Airliners  (BRISBANE, AUSTRALIA, May 16, 1988) - Betty and I arrived in Brisbane this morning after a trip of about 9000 miles that couldn't have gone smoother. Every schedule was met, usually with time to spare.

  We left Gold Beach at 9 a.m. Saturday, May 14, for a drive to the Medford Airport, stopping at Medford to visit old friends Gerry and Lois Latham there. Vice President George Bush's plane was at the airport - surrounded by troops. Bush was in Medford for public appearances and a fishing trip on the Rogue with guide Mel Norrick.

  On this trip, to get to Los Angeles we have to go by way of Portland to pick up a larger plane. On the flight north we could see Lost Creek Lake on the Rogue, which is full and nearby, the partially completed, but now abandoned, Elk Creek Dam. 

  At Los Angeles we join the main tour. This is a Study Mission sponsored by the National Newspaper Association, similar to ones we have gone on in the past. This one is more popular. Past trips were only about 15 newspaper people but this one has 46. Along on the tour are friends from previous tours and other publishers we have met at newspaper meetings.

  We board a Qantas (Australian) Boeing 747B SP for the long flight to Sidney.

  The captain tells us that this model 747 is the longest range commercial plane in service and we are going on the longest non-stop scheduled flight in the world. The flight is 7500 miles and takes us 14.5 hours. The 747 SP looks like the regular version except it is stubby and carriers a smaller passenger load. There are about 250 passengers aboard including, we are told, Paul Hogan of Crocodile Dundee fame, but we do not see him.
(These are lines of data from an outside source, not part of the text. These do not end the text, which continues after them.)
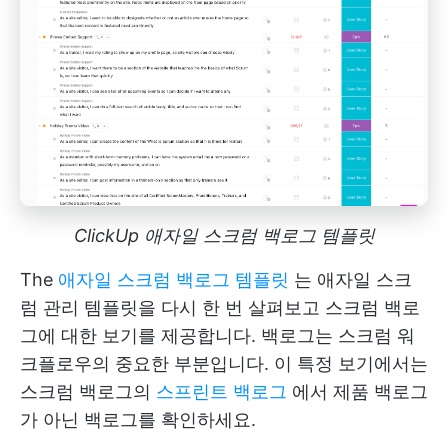
ClickUp 애자일 스크럼 백로그 템플릿
The
애자일 스크럼 백로그 템플릿
는 애자일 스크
럼 관리 템플릿을 다시 한 번 살펴보고 스크럼 백로
그에 대한 보기를 제공합니다. 백로그는 스크럼 워
크플로우의 중요한 부분입니다. 이 특정 보기에서는
스크럼 백로그의
스프린트 백로그
에서 제품 백로그
가 아닌 백로그를 확인하세요.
  Our flight leaves at 11 p.m. so there is no sight-seeing on the way over. On the way we cross the International Date Line and lose a day. Sunday disappears and it is suddenly Monday. Sydney is 17 hours ahead of Gold Beach time. To add to the confusion, we cross the Equator and the seasons are reversed. At home it is spring, but here it is fall already. Going west, we are racing with the sun so the night is longer. The sun is just coming up as we land in Sydney.

  After a short wait we board another 747 for the 500 mile flight north to Brisbane. This flight continues on to Japan. We are still in international flight so we do not go through customs until we deplane at Brisbane. Customs are no problem, so we are now admitted to Australia.

  A bus takes us to our hotel, the Brisbane Hilton, downtown. (Yes, they also have a McDonald's as well as a Hilton.) After checking in, Betty and I take a stroll downtown. The weather is warm, as we are on the same latitude from the Equator as northern Mexico. The people are very friendly; a couple of times when we stopped and looked puzzled passersby stopped and asked if they could help with directions. Brisbane is busy, bustling and growing. The World's Fair that just started two weeks ago here has been given a big push. Attendance is exceeding all expectations.

  We stop at a museum-gift shop of Aboriginal art and buy some souvenirs. The Aboriginal paintings seem further advanced than the rest of the culture. We go back to the hotel by way of Queen Street which has been turned into a mall and seems to be working well, unlike most we have seen in the U.S. The mall is mobbed with people. Finally it is back to the hotel to rest up after a long, long trip. Tomorrow we will visit the Expo.